= Institutio canonicorum Aquisgranensis =

9th c. Church governance text

The Institutio canonicorum Aquisgranensis ('Instruction of Canons of Aachen') was a text disseminated in 816 at a church council gathered at Aachen (Aix-la-Chapelle) by Emperor Louis the Pious, which sought to distinguish canons from monks and to provide canons with a rule, called the Regula canonicorum (Rule of Canons) or Rule of Aix. The Institutio consists of a prologue, a collection of texts from Church Fathers, and the rule itself. Similar to Chrodegang's Rule (itself at times called the Regula canonicorum), it differed on certain points.
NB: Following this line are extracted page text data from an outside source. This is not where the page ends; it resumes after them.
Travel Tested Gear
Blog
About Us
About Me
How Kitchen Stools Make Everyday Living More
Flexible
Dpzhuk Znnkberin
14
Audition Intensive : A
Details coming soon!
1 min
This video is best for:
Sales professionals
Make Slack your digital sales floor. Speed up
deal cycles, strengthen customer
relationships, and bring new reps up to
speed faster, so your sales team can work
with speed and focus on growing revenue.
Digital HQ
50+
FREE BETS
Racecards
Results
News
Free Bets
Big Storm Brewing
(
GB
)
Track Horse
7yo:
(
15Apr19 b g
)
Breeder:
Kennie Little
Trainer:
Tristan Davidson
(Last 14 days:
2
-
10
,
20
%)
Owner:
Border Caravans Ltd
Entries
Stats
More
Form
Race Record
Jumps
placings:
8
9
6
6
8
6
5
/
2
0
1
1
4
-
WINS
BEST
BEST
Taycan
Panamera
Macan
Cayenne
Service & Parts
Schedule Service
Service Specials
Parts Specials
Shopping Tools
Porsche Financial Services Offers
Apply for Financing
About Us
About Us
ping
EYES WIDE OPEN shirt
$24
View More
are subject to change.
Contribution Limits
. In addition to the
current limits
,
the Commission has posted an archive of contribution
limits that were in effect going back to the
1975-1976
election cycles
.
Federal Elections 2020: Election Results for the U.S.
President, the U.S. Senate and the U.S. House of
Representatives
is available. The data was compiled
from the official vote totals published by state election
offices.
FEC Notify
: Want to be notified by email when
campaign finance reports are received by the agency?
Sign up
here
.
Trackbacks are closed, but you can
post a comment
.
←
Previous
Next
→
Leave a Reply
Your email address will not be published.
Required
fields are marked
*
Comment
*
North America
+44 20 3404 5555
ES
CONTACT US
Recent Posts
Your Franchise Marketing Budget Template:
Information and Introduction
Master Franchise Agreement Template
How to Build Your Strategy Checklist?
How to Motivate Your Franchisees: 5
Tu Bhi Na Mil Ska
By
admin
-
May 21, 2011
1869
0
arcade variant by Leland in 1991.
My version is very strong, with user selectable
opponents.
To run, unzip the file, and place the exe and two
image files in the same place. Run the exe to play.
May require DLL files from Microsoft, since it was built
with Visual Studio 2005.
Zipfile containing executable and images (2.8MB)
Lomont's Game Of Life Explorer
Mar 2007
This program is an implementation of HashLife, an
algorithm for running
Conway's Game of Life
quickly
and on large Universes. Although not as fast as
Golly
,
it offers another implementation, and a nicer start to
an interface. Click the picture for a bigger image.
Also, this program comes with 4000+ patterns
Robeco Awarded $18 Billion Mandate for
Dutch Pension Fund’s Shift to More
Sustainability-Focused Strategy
It was, for instance, more insistent on canons living a common life, eating and sleeping together. Yet canons were allowed to hold private property, and, with their bishop's permission, even have their own houses.

In the beginning of the eleventh century, the Institutio itself and a version of Chrodegang's rule with interpolations from the Rule of Aix were put forth as models for reforming Cathedral chapters. During the Gregorian Reforms of the mid and later eleventh century, however, many reformers believed that the Institutio was not rigorous enough. These reforms helped to lead to the creation of the various forms of the Augustinian Rule. Canons still following the Rule of Aix were said to be part of the ordo antiquus (old order), as opposed to ordo novus (new order).